Sí, pero además me fascina poder de suscitar ese estupor cuando leés algo maravilloso, no sé, hablemos de García Márquez, por ejemplo. Cuando muere Melquíades y él dice que llueven florecitas amarillas, ahí me explotó la cabeza. Y ese estupor a él se lo había producido a su vez Kafka cuando dice: “Un tal Gregorio Samsa se despertó convertido en un bicho”. Es algo de poder encandilar con una frase, un personaje, un capítulo, un párrafo, con la historia. Es esa sorpresa de decir: “Mirá, la travesti está poniendo huevos”. Eso busco. Volver un poco loca a la gente.

La ilusión con la que hablás de la literatura es opuesta al pesimismo con el que hablás del futuro.

Sí, pero con un estupor no se cambia el mundo. Con una sorpresa no vamos a hacer que el planeta deje de calentarse cada día más.

Pero estás lejos de sumergirte en la cama.

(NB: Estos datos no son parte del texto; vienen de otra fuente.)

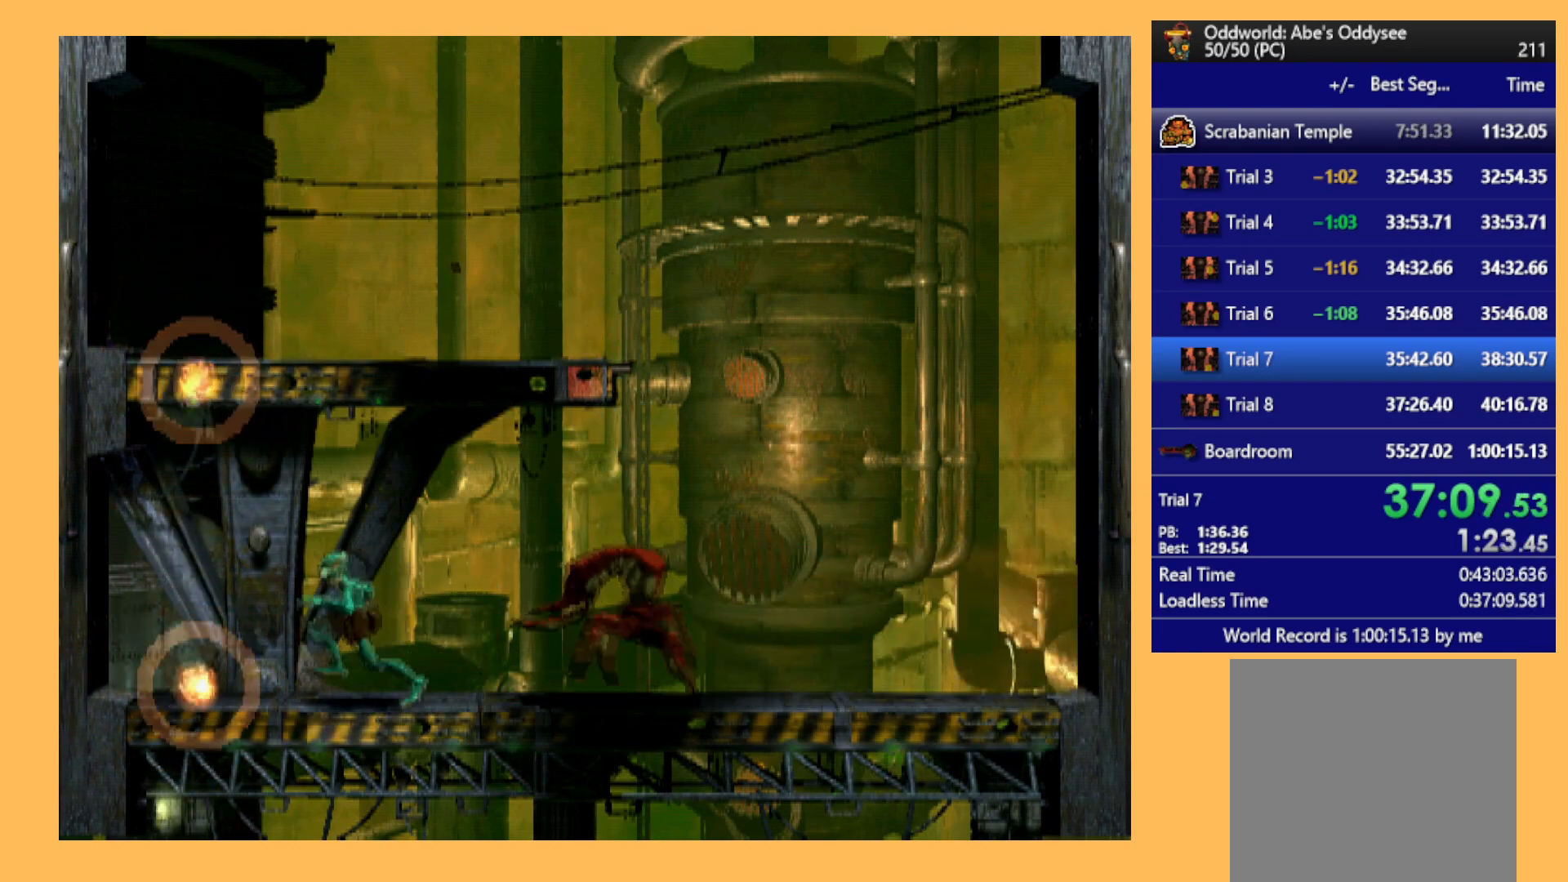
{"buttons": [], "left_stick": "center", "events": [[367, "R1", "up"], [367, "Y", "up"], [400, "DPAD_LEFT", "up"]]}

Te juro que no estoy muy lejos. Si viviera de rentas me tiraría en la cama. Seguiría escribiendo, pero de actuar tengo cada vez menos ganas porque no sé para qué mundo estoy actuando, no sé cómo son las reglas ahora. La última obra fue en el 2019. Vienen por mí, de Claudia Rodríguez, un texto que quise mucho, un equipo que quise mucho también, éramos cuatro e hicimos una obra que era un chiche, no tenía por donde fallar. Después de la pandemia, cuando volví a hacer Carnes tolendas me enfrenté con algo que no entiendo, que no termino de conocer: ¿A quién se le habla? ¿qué tipo de teatro estamos haciendo? Si el público está dispuesto o no a hacer ese silencio durante una hora o dos. Pero, bueno, sigue pasando. Moría está llenando con Julio César, Tortonese llena con Vassa, Lore Vega con Imprenteros, La vida extraordinaria o Las cautivas. Y la gente va y aplaude. Sigue pasando algo interesante, pero el teatro que yo hago no me interesa hacerlo para más que ochenta, cien personas. No tengo la ambición de ser una actriz de la calle Corrientes y participar de ese modo de producción.

Hay algo de reclusión, de los espacios reducidos, ¿no? Podrías vivir en Buenos Aires, pero seguís eligiendo Córdoba.

Soy pueblerina. Por más que parezca una ciudadana del mundo, soy una pajuerana. Y muy tímida. No me resulta sencillo interactuar. Para eso está la escritura. Porque al menos así configurás un lector que se parece a tu padre, a tu madre, a tus tías y escribís para que te entienda esa gente. En cambio tener que hablar con alguien que no conocés y explicar algo que es tuyo y que ni siquiera sabés cómo sucede, me resulta agotador, se lleva mucho de mí, de mi salud. Al menos acá me siento a salvo, tengo a mis padres a tres horas, a mis amigos a quince minutos. La otra vez me tomé un ácido y me fui al cine. Cuando salí estaba re loca y vine sola a casa, no tuve que ni siquiera pensar adónde iba, como si mi cuerpo hubiera dicho: “Vamos al departamento”. Es muy chiquito, ni siquiera diría que es Córdoba, me muevo en seis, siete manzanas. ¿Ves? Soy una sociópata.